Bernard Noël: 25/10/12
"Toujours, toujours saisi par : "Que reste-t-il de ce qu'on a cru quand on ne croit plus? Ou que reste-t-il de ce qu'on n'a pas cru quand on croit?" Saisi pour la raison que ces deux questions ne s'équilibrent pas plus qu'elles ne se renvoient. Entre les deux, un espace baille, un peu, une attente. il me semble que ces "cru" et "croit" demeurent relatifs à une foi, et religieuse. Qu'en est-il du politique ou de la simple relation? l'alternative alors n'est pas si claire ni tranchée. dans ces questions, le cru et le croit représentent un absolu. les engagements humains sont nuancés, ne relèvent pas du tout ou du rien, n'en relèvent pas seulement. bref, si je cherche une issue qui ne soit pas entre deux (conscient que ce serait péjoratif) mais en deça. dans la formule de Chestov :"La transformation des convctions", il y a indiqué un mouvement et non un arrêt. Je vois un Janus tournant et refuse cette image. Sauf que la tête assure l'unité des deux visages. Et là peut-être est la question car c'est le même qui croit et ne croit plus. Non, cela m'embrouille. Il y a dans chaque foi, dans chaque croyance, un autre, et il ouvre un passage vers un avatar positif de la croyance devenue négative. Tout change et cependant tout continue...Suis-je tout bêtement en train de me heurter à mon incapacité de concevoir ce que je désire projeter?

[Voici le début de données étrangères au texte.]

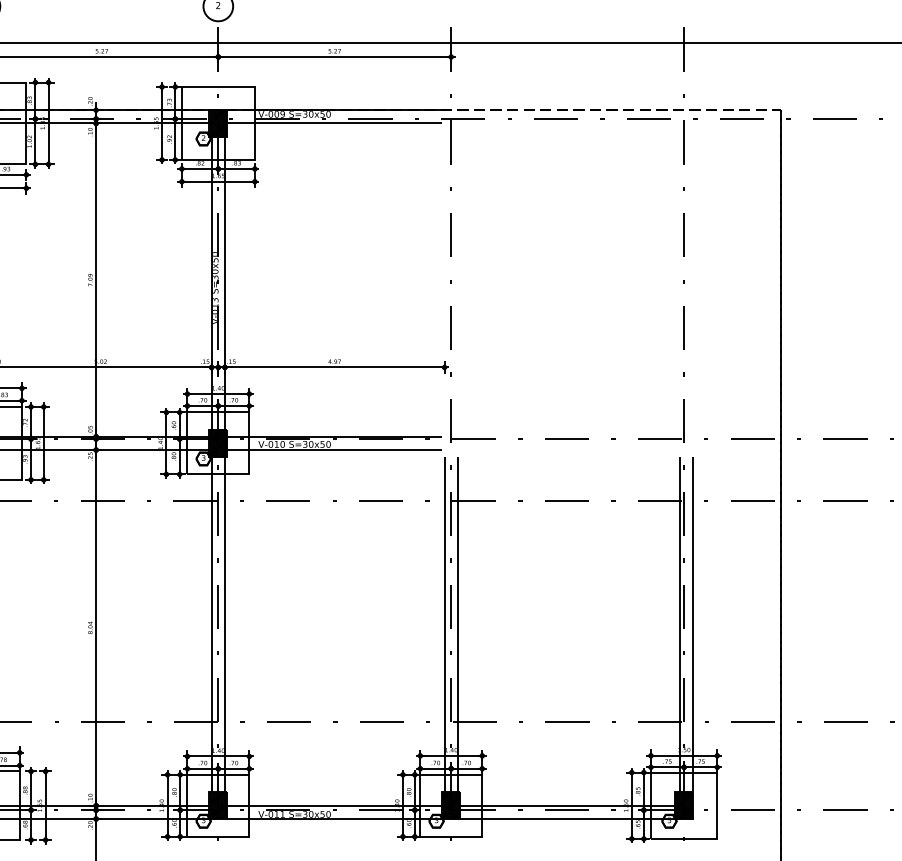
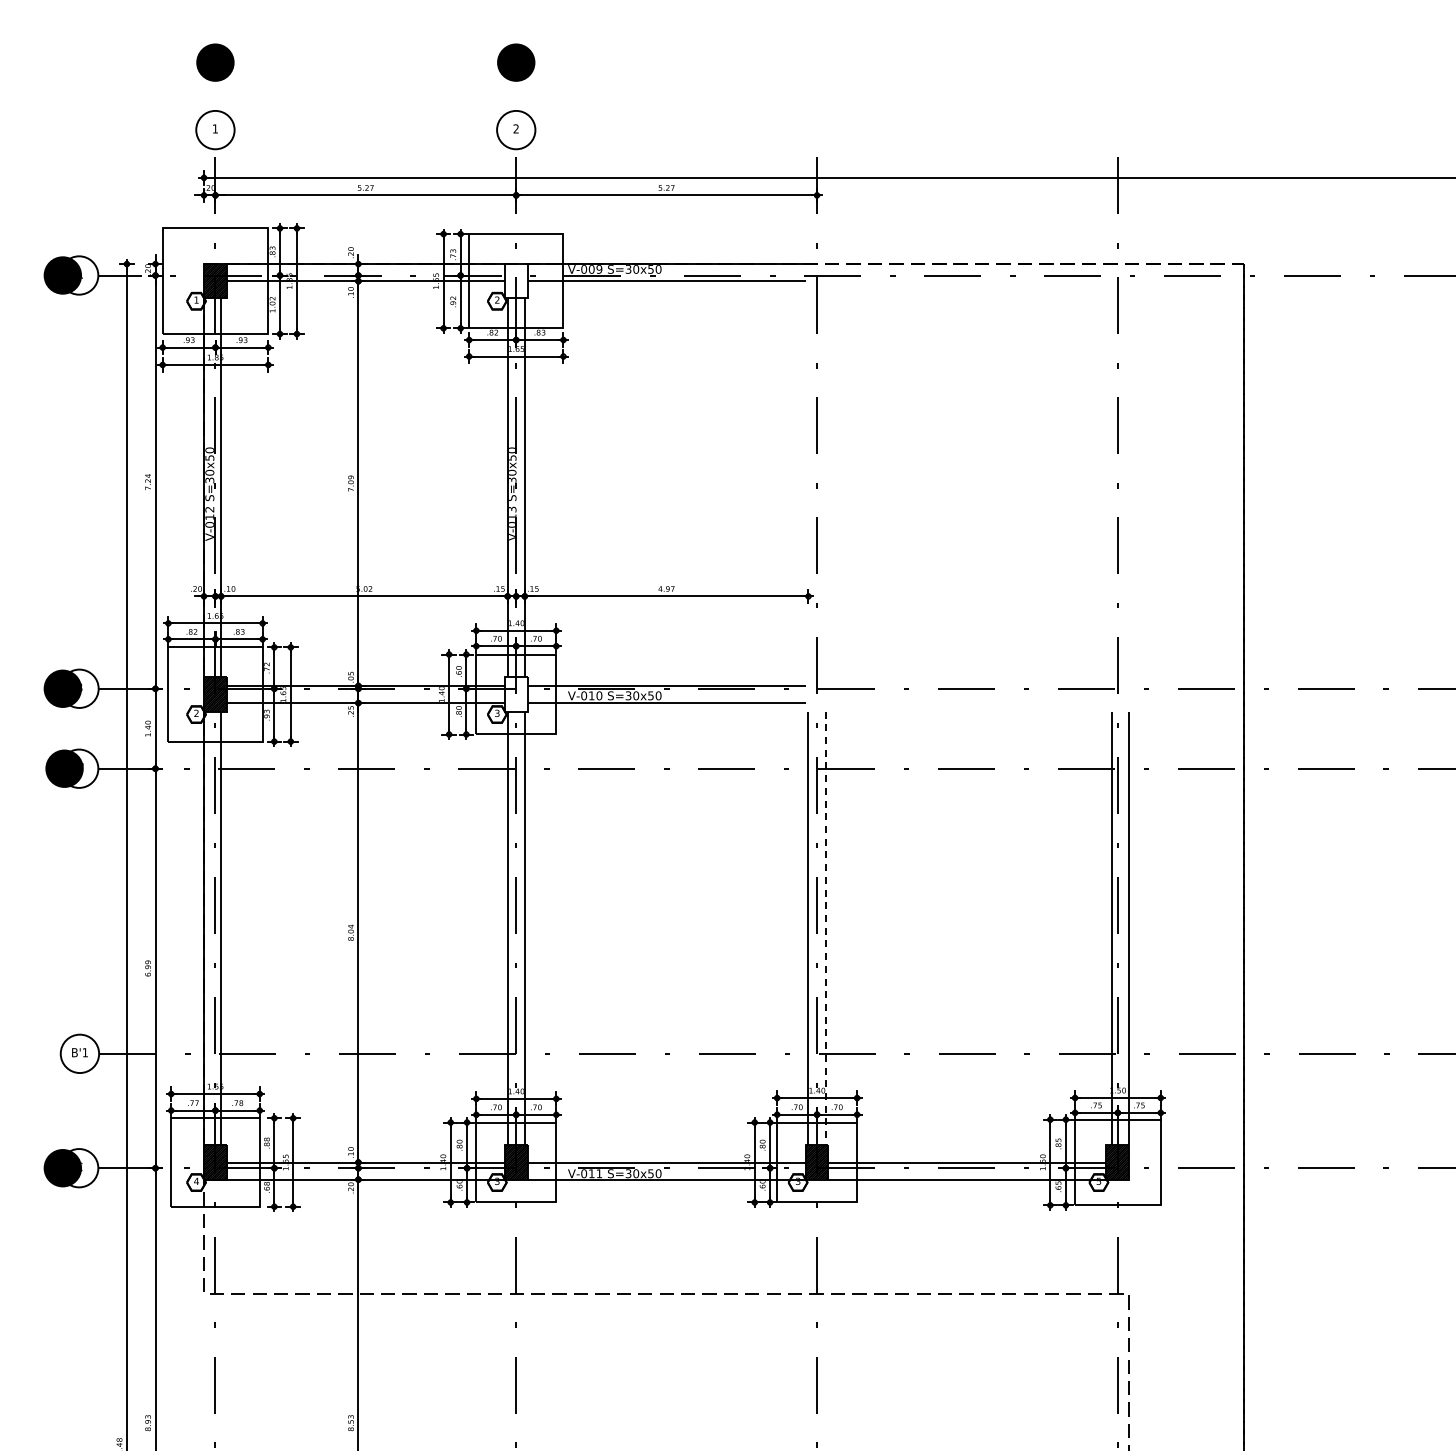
hatch: (217, 123) -> (515, 281), removed
hatch: (217, 443) -> (515, 694), removed
line: (457, 624) -> (825, 928), solid -> dashed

Tu parles justement de "salut" pour l'un (celui qui croit) et de "délivrance" (pour celui qui ne croit plus). J'ai toujours cherché à me délivrer du salut et suis sans doute toujours égaré sur le chemin sans chemin -pardonne ma confusion."
Michel Surya: 31/10/12
"Tu as raison, c'est le même qui a cru et qui croit; la séparation n'est donc pas étanche; de là le caractère de Janus que tu es tenté de conférer à cette figure; et qui ne te satisfait pas; je le comprends, moi non plus. Il entre là-dedans beaucoup trop d'absolu encore: dans le cru, dans le croire, et encore: dans le passage de l'un à l'autre. Et c'est mon problème sans doute autant sinon plus que celui de Chestov lui-même (pour quoi je te disais une fois que je "romançais" sa figure, comme celle de Bataille peut-être, aussi bien. La politique, même absolu pour moi "aprè", que Dieu "avant"; mais avant et après ne sont pas si distincts qu'ils ne se confondent pas souvent. Même chose de l'art, de l'amour, ou de la révolution. Pourquoi je parle de la politique en des termes péjoratifs? Parce que la révolution seule de l'absolu de la politique, ou la politique en tant qu'absolu. Illusoire, cela va de soi, et parce qu'illusoire et parce qu'absolue (nécessairement) sanglante. "Chemin sans chemin" dis-tu pour finir en une formule pour une fois blanchotienne. Oui, et le seul possible cependant, quand bien même il n'exalte pas, jamais, qu'il est le patient apprentissage d'un accommodement avec le réel, avec sa désillusion. j'ai beau écrire en ce sens, je n'en montre pas moins dans tout ce que j'écris de la nostalgie pour le contraire. Déchirement."